Au Maroc nous n’avons aucun problème à recruter des profils juniors

Les ingénieurs de l’Institut Saint-Jean devraient dans les années à venir être accrédités par la Commission des titres d’ingénieur (CTI) française et disposer de diplômes reconnus à l’international. Jusqu’ici seules l’école 2IE de Ouagadougou, l’École polytechnique de Yaoundé et l’Icam de Douala disposaient de cette reconnaissance en Afrique subsaharienne francophone.

Cette accréditation de formations a pour vocation de garantir aux recruteurs que les profils qui en sont issus sont directement opérationnels, un critère non négligeable au vu des besoins toujours plus gourmands des entreprises qui, sur les profils juniors, ont de moins en moins le temps de compléter les formations en interne.

Offres alléchantes de la concurrence

Sur un marché du travail globalisé, la concurrence est telle qu’elle produit un important turn-over au sein des compagnies africaines qui peinent à convaincre leurs collaborateurs de rester face aux offres alléchantes des rivaux européens ou nord-américains.

« Les recruteurs ont tellement besoin de maintenir le flux qu’ils veulent de plus en plus un accès privilégié à nos étudiants », explique Hassan Filali, du réseau Honoris United Universities. Le recours au projet de fin d’étude (PFE) devient l’occasion pour les recruteurs de promettre une embauche directe à leur stagiaire dès leur diplomation. « Le taux d’insertion est quasi de 100 % sauf pour ceux qui décident de poursuivre leurs études », estime-t-il.

« Au Maroc nous n’avons aucun problème à recruter des profils juniors. En revanche, sur des profils expérimentés, managers ou spécialisés sur des technologies de pointe, il nous faut parfois chercher en dehors du royaume », indique Abdelali El Ansari, directeur général adjoint au Maroc de l’entreprise de services numériques CGI, qui indique que ces problématiques de recrutement sont valables aussi à l’international.

Ce groupe canadien, présent depuis 2004 au royaume chérifien, cultive ses relations avec l’ensemble des écoles d’ingénieurs du pays et s’autorise parfois à recruter ailleurs au Maghreb et plus rarement en Afrique de l’Ouest pour des raisons de lourdeurs administratives.

À Fès, où CGI a implanté en 2017 un centre d’excellence, un partenariat a été noué en 2018 avec l’Université Euro-Méditerranéenne de Fès pour créer l’École du développeur (U’Dev) sur le modèle des centres de formation du groupe déjà développés en France et qui permet à l’entreprise de former ses futurs collaborateurs.

« U’Dev nous permet d’avoir une action sociétale et de former des jeunes d’une région défavorisée issus de bac+2 pour les adapter à nos métiers à niveau bac+3, mais ce n’est pas ce qui répondra au problème de la fuite des cerveaux sur le long terme », indique toutefois Abdelali El Ansari.


Revenir au Maroc grâce aux compétences tech

Confrontés depuis deux ou trois ans à une fuite massive des ingénieurs marocains fraichement diplômés vers l’Europe, les dirigeants de CGI ne sont pas pour autant défaitistes quant à la possibilité de convaincre ces profils de revenir un jour au Maroc.
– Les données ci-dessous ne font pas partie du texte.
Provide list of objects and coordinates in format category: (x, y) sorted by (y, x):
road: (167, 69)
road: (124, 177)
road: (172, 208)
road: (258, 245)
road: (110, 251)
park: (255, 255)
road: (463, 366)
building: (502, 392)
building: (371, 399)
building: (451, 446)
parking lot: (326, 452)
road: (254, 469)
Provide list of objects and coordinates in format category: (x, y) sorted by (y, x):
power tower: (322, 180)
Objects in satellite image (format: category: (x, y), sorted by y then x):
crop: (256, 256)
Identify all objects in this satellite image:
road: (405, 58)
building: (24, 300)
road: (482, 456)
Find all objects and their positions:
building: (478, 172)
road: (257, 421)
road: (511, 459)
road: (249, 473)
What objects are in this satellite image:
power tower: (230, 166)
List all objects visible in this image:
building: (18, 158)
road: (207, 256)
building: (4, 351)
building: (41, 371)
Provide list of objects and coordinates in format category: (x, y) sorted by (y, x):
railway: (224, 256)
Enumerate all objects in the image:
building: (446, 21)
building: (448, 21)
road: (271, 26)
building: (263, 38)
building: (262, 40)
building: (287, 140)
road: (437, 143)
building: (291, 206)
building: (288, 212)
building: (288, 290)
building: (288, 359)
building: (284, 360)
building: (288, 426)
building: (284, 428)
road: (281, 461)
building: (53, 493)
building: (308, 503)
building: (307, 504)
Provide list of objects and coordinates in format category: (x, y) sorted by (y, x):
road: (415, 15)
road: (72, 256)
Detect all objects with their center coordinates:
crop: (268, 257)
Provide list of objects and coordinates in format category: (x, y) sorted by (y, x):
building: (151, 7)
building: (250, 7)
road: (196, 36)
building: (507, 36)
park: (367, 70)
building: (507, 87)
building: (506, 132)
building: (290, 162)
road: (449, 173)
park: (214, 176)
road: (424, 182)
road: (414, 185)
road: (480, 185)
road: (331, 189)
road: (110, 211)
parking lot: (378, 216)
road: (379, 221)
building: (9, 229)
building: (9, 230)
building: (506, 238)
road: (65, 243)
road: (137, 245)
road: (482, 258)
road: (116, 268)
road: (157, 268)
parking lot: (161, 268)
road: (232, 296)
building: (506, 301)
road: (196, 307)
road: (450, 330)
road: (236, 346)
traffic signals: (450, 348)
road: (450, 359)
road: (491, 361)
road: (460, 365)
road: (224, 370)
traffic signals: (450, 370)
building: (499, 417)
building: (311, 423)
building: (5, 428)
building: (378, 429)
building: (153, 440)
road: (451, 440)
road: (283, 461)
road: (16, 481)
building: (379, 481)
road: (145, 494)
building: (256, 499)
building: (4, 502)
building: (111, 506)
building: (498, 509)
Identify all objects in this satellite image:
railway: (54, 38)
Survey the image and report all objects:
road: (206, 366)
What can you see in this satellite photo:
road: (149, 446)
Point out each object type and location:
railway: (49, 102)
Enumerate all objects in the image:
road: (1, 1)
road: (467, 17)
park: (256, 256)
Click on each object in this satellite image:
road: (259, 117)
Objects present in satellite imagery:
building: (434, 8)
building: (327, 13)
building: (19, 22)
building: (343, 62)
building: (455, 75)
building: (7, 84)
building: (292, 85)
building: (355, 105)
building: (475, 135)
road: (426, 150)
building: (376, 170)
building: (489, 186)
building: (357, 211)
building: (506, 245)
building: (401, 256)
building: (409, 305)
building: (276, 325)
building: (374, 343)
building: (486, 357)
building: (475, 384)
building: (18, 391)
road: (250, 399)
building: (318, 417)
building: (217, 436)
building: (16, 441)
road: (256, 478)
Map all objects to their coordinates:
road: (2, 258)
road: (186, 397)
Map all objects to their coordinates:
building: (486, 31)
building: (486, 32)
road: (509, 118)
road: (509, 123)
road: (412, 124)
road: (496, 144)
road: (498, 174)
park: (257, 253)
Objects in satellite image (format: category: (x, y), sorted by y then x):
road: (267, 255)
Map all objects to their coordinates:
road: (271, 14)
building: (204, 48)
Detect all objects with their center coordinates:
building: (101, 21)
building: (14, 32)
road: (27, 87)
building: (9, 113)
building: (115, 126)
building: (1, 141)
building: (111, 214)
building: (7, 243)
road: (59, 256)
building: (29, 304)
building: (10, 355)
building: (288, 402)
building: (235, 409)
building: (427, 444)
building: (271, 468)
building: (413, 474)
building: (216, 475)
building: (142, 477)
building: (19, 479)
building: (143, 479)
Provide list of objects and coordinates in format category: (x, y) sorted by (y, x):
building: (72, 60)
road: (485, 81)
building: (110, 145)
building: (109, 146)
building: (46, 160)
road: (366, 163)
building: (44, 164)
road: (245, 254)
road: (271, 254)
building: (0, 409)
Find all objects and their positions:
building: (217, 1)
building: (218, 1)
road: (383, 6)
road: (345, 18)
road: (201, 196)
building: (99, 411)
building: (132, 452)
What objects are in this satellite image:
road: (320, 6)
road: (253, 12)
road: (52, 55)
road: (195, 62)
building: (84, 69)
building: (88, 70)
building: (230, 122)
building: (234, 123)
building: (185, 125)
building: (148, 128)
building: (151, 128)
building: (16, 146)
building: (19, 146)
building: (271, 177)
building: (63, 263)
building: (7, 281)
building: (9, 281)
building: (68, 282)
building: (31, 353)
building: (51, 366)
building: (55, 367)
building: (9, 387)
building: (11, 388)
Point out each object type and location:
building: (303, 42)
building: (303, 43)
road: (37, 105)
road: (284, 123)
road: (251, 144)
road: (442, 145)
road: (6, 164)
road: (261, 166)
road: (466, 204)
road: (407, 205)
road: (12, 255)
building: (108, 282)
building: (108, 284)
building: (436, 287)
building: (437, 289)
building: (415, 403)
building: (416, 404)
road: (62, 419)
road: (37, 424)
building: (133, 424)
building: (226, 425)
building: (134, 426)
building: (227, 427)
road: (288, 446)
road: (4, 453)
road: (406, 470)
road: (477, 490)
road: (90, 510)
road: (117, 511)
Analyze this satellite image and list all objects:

« Une bonne partie de nos managers actuels sont des personnes qui ont fait un bout de carrière ailleurs. Ça donne des idées et ça rassure les candidats qui hésitent », constate Abdelali El Ansari, le directeur général adjoint de l’entreprise au Maroc. À titre d’exemple, le patron du site de CGI à Fès a passé huit ans chez CGI à Paris avant de revenir en 2010 en tant que directeur de projet à Rabat.

« Le monde entier chasse nos talents et partir en France ou ailleurs permet assurément d’accélérer une carrière mais les projets et les missions proposées au Maroc, ainsi que les aspects familiaux peuvent jouer sur une décision de revenir », observe El Ansari.